• _Requirement_
Convert every line of the records below into one numbered list, leaving out any blank lines.

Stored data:
-------

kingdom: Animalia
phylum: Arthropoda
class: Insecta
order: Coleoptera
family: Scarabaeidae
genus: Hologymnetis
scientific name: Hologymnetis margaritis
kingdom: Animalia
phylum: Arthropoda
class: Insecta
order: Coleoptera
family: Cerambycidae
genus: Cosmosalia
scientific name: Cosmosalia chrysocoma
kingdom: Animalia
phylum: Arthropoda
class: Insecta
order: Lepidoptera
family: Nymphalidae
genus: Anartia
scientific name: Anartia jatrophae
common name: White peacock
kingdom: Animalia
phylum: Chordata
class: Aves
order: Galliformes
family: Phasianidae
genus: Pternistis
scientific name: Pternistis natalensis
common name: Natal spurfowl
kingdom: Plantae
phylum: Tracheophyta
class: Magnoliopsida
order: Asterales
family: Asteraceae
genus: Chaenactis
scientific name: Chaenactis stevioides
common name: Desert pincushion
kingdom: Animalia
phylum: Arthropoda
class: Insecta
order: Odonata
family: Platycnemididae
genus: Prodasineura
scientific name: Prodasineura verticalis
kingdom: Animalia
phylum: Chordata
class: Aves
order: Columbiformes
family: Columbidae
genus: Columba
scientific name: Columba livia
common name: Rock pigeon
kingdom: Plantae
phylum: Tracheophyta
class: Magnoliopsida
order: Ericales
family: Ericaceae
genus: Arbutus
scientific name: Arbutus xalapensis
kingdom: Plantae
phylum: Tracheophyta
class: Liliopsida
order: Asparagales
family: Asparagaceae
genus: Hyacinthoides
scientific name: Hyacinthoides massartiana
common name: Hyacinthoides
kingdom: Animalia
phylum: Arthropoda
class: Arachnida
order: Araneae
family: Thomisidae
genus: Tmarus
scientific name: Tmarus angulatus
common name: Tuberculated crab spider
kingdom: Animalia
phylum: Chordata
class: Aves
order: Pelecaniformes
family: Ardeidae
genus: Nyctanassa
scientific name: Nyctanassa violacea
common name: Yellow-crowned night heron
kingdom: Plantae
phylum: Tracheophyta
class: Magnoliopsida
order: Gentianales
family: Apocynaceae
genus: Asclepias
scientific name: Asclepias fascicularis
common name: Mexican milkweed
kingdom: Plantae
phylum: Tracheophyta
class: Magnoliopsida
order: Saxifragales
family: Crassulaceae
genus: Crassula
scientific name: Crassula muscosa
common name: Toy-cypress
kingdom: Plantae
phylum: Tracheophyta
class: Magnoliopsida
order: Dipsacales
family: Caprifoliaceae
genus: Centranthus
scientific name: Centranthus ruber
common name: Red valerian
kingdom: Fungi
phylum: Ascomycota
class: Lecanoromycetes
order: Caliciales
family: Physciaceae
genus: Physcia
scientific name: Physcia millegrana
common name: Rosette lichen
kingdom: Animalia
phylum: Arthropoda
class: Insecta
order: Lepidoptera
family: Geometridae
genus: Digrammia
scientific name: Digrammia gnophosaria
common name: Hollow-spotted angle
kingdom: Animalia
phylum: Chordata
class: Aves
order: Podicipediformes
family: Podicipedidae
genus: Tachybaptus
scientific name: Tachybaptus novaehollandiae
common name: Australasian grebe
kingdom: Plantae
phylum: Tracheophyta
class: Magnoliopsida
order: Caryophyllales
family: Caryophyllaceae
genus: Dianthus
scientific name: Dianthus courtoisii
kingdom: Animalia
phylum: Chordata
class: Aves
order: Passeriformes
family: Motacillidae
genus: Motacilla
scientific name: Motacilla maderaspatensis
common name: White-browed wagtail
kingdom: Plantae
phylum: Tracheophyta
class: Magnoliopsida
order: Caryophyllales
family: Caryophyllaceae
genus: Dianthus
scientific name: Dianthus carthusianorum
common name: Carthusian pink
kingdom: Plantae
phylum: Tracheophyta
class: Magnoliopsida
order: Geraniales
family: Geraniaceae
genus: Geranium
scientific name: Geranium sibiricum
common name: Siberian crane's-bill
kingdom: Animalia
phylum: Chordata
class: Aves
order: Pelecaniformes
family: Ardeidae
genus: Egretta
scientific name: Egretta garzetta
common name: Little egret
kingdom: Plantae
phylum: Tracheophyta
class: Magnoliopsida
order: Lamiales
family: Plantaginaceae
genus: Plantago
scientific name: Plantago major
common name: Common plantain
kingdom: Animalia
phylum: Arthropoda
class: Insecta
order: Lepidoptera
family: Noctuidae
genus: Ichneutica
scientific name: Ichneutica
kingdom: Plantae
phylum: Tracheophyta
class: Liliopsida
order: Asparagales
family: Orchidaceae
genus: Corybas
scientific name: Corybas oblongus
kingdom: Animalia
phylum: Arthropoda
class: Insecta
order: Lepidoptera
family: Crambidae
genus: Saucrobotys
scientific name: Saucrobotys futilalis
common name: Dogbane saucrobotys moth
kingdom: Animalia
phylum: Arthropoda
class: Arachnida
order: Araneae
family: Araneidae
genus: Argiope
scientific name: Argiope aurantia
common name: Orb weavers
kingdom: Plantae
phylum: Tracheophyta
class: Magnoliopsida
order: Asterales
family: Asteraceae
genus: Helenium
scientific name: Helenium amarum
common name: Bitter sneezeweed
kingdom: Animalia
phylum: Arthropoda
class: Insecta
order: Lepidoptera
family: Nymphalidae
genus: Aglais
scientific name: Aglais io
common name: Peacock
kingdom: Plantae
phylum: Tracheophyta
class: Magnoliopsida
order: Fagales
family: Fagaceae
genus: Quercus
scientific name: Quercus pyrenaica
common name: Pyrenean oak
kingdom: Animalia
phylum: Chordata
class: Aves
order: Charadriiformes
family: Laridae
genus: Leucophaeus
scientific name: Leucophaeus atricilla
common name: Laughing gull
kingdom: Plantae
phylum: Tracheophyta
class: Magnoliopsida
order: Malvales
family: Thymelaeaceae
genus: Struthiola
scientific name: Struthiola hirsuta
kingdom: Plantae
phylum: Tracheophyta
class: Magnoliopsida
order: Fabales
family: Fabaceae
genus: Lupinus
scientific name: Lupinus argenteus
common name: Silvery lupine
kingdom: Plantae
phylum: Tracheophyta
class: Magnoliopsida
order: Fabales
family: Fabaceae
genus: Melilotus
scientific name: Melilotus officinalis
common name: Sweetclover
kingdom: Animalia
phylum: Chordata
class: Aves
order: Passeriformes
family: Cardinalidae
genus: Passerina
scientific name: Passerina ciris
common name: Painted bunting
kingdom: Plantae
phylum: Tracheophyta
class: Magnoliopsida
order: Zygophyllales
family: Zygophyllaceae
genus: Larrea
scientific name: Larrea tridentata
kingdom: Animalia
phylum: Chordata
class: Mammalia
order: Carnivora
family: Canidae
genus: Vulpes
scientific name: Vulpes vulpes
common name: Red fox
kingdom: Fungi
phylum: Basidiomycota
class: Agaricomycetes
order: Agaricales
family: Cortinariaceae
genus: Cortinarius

-------

• _Output_
1. kingdom: Animalia
2. phylum: Arthropoda
3. class: Insecta
4. order: Coleoptera
5. family: Scarabaeidae
6. genus: Hologymnetis
7. scientific name: Hologymnetis margaritis
8. kingdom: Animalia
9. phylum: Arthropoda
10. class: Insecta
11. order: Coleoptera
12. family: Cerambycidae
13. genus: Cosmosalia
14. scientific name: Cosmosalia chrysocoma
15. kingdom: Animalia
16. phylum: Arthropoda
17. class: Insecta
18. order: Lepidoptera
19. family: Nymphalidae
20. genus: Anartia
21. scientific name: Anartia jatrophae
22. common name: White peacock
23. kingdom: Animalia
24. phylum: Chordata
25. class: Aves
26. order: Galliformes
27. family: Phasianidae
28. genus: Pternistis
29. scientific name: Pternistis natalensis
30. common name: Natal spurfowl
31. kingdom: Plantae
32. phylum: Tracheophyta
33. class: Magnoliopsida
34. order: Asterales
35. family: Asteraceae
36. genus: Chaenactis
37. scientific name: Chaenactis stevioides
38. common name: Desert pincushion
39. kingdom: Animalia
40. phylum: Arthropoda
41. class: Insecta
42. order: Odonata
43. family: Platycnemididae
44. genus: Prodasineura
45. scientific name: Prodasineura verticalis
46. kingdom: Animalia
47. phylum: Chordata
48. class: Aves
49. order: Columbiformes
50. family: Columbidae
51. genus: Columba
52. scientific name: Columba livia
53. common name: Rock pigeon
54. kingdom: Plantae
55. phylum: Tracheophyta
56. class: Magnoliopsida
57. order: Ericales
58. family: Ericaceae
59. genus: Arbutus
60. scientific name: Arbutus xalapensis
61. kingdom: Plantae
62. phylum: Tracheophyta
63. class: Liliopsida
64. order: Asparagales
65. family: Asparagaceae
66. genus: Hyacinthoides
67. scientific name: Hyacinthoides massartiana
68. common name: Hyacinthoides
69. kingdom: Animalia
70. phylum: Arthropoda
71. class: Arachnida
72. order: Araneae
73. family: Thomisidae
74. genus: Tmarus
75. scientific name: Tmarus angulatus
76. common name: Tuberculated crab spider
77. kingdom: Animalia
78. phylum: Chordata
79. class: Aves
80. order: Pelecaniformes
81. family: Ardeidae
82. genus: Nyctanassa
83. scientific name: Nyctanassa violacea
84. common name: Yellow-crowned night heron
85. kingdom: Plantae
86. phylum: Tracheophyta
87. class: Magnoliopsida
88. order: Gentianales
89. family: Apocynaceae
90. genus: Asclepias
91. scientific name: Asclepias fascicularis
92. common name: Mexican milkweed
93. kingdom: Plantae
94. phylum: Tracheophyta
95. class: Magnoliopsida
96. order: Saxifragales
97. family: Crassulaceae
98. genus: Crassula
99. scientific name: Crassula muscosa
100. common name: Toy-cypress
101. kingdom: Plantae
102. phylum: Tracheophyta
103. class: Magnoliopsida
104. order: Dipsacales
105. family: Caprifoliaceae
106. genus: Centranthus
107. scientific name: Centranthus ruber
108. common name: Red valerian
109. kingdom: Fungi
110. phylum: Ascomycota
111. class: Lecanoromycetes
112. order: Caliciales
113. family: Physciaceae
114. genus: Physcia
115. scientific name: Physcia millegrana
116. common name: Rosette lichen
117. kingdom: Animalia
118. phylum: Arthropoda
119. class: Insecta
120. order: Lepidoptera
121. family: Geometridae
122. genus: Digrammia
123. scientific name: Digrammia gnophosaria
124. common name: Hollow-spotted angle
125. kingdom: Animalia
126. phylum: Chordata
127. class: Aves
128. order: Podicipediformes
129. family: Podicipedidae
130. genus: Tachybaptus
131. scientific name: Tachybaptus novaehollandiae
132. common name: Australasian grebe
133. kingdom: Plantae
134. phylum: Tracheophyta
135. class: Magnoliopsida
136. order: Caryophyllales
137. family: Caryophyllaceae
138. genus: Dianthus
139. scientific name: Dianthus courtoisii
140. kingdom: Animalia
141. phylum: Chordata
142. class: Aves
143. order: Passeriformes
144. family: Motacillidae
145. genus: Motacilla
146. scientific name: Motacilla maderaspatensis
147. common name: White-browed wagtail
148. kingdom: Plantae
149. phylum: Tracheophyta
150. class: Magnoliopsida
151. order: Caryophyllales
152. family: Caryophyllaceae
153. genus: Dianthus
154. scientific name: Dianthus carthusianorum
155. common name: Carthusian pink
156. kingdom: Plantae
157. phylum: Tracheophyta
158. class: Magnoliopsida
159. order: Geraniales
160. family: Geraniaceae
161. genus: Geranium
162. scientific name: Geranium sibiricum
163. common name: Siberian crane's-bill
164. kingdom: Animalia
165. phylum: Chordata
166. class: Aves
167. order: Pelecaniformes
168. family: Ardeidae
169. genus: Egretta
170. scientific name: Egretta garzetta
171. common name: Little egret
172. kingdom: Plantae
173. phylum: Tracheophyta
174. class: Magnoliopsida
175. order: Lamiales
176. family: Plantaginaceae
177. genus: Plantago
178. scientific name: Plantago major
179. common name: Common plantain
180. kingdom: Animalia
181. phylum: Arthropoda
182. class: Insecta
183. order: Lepidoptera
184. family: Noctuidae
185. genus: Ichneutica
186. scientific name: Ichneutica
187. kingdom: Plantae
188. phylum: Tracheophyta
189. class: Liliopsida
190. order: Asparagales
191. family: Orchidaceae
192. genus: Corybas
193. scientific name: Corybas oblongus
194. kingdom: Animalia
195. phylum: Arthropoda
196. class: Insecta
197. order: Lepidoptera
198. family: Crambidae
199. genus: Saucrobotys
200. scientific name: Saucrobotys futilalis
201. common name: Dogbane saucrobotys moth
202. kingdom: Animalia
203. phylum: Arthropoda
204. class: Arachnida
205. order: Araneae
206. family: Araneidae
207. genus: Argiope
208. scientific name: Argiope aurantia
209. common name: Orb weavers
210. kingdom: Plantae
211. phylum: Tracheophyta
212. class: Magnoliopsida
213. order: Asterales
214. family: Asteraceae
215. genus: Helenium
216. scientific name: Helenium amarum
217. common name: Bitter sneezeweed
218. kingdom: Animalia
219. phylum: Arthropoda
220. class: Insecta
221. order: Lepidoptera
222. family: Nymphalidae
223. genus: Aglais
224. scientific name: Aglais io
225. common name: Peacock
226. kingdom: Plantae
227. phylum: Tracheophyta
228. class: Magnoliopsida
229. order: Fagales
230. family: Fagaceae
231. genus: Quercus
232. scientific name: Quercus pyrenaica
233. common name: Pyrenean oak
234. kingdom: Animalia
235. phylum: Chordata
236. class: Aves
237. order: Charadriiformes
238. family: Laridae
239. genus: Leucophaeus
240. scientific name: Leucophaeus atricilla
241. common name: Laughing gull
242. kingdom: Plantae
243. phylum: Tracheophyta
244. class: Magnoliopsida
245. order: Malvales
246. family: Thymelaeaceae
247. genus: Struthiola
248. scientific name: Struthiola hirsuta
249. kingdom: Plantae
250. phylum: Tracheophyta
251. class: Magnoliopsida
252. order: Fabales
253. family: Fabaceae
254. genus: Lupinus
255. scientific name: Lupinus argenteus
256. common name: Silvery lupine
257. kingdom: Plantae
258. phylum: Tracheophyta
259. class: Magnoliopsida
260. order: Fabales
261. family: Fabaceae
262. genus: Melilotus
263. scientific name: Melilotus officinalis
264. common name: Sweetclover
265. kingdom: Animalia
266. phylum: Chordata
267. class: Aves
268. order: Passeriformes
269. family: Cardinalidae
270. genus: Passerina
271. scientific name: Passerina ciris
272. common name: Painted bunting
273. kingdom: Plantae
274. phylum: Tracheophyta
275. class: Magnoliopsida
276. order: Zygophyllales
277. family: Zygophyllaceae
278. genus: Larrea
279. scientific name: Larrea tridentata
280. kingdom: Animalia
281. phylum: Chordata
282. class: Mammalia
283. order: Carnivora
284. family: Canidae
285. genus: Vulpes
286. scientific name: Vulpes vulpes
287. common name: Red fox
288. kingdom: Fungi
289. phylum: Basidiomycota
290. class: Agaricomycetes
291. order: Agaricales
292. family: Cortinariaceae
293. genus: Cortinarius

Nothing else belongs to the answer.